## Provided material:
====

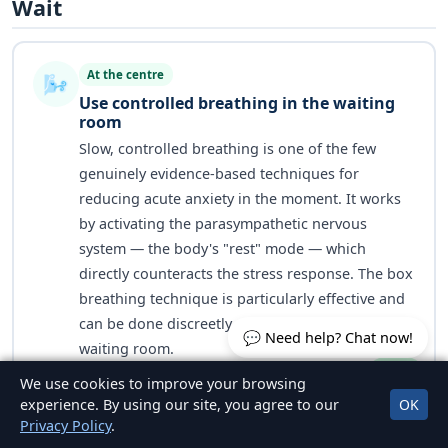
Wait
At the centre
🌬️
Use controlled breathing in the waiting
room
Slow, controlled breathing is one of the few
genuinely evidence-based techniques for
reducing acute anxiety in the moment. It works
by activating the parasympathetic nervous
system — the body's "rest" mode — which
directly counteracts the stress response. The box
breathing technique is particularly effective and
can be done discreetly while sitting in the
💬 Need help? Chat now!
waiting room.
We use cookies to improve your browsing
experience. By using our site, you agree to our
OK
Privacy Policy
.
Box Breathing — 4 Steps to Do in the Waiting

====

## What is expected:
Output the entries above exactly. Drop the pictures.

## Solution to this exercise:
Wait
At the centre
🌬️
Use controlled breathing in the waiting
room
Slow, controlled breathing is one of the few
genuinely evidence-based techniques for
reducing acute anxiety in the moment. It works
by activating the parasympathetic nervous
system — the body's "rest" mode — which
directly counteracts the stress response. The box
breathing technique is particularly effective and
can be done discreetly while sitting in the
💬 Need help? Chat now!
waiting room.
We use cookies to improve your browsing
experience. By using our site, you agree to our
OK
Privacy Policy
.
Box Breathing — 4 Steps to Do in the Waiting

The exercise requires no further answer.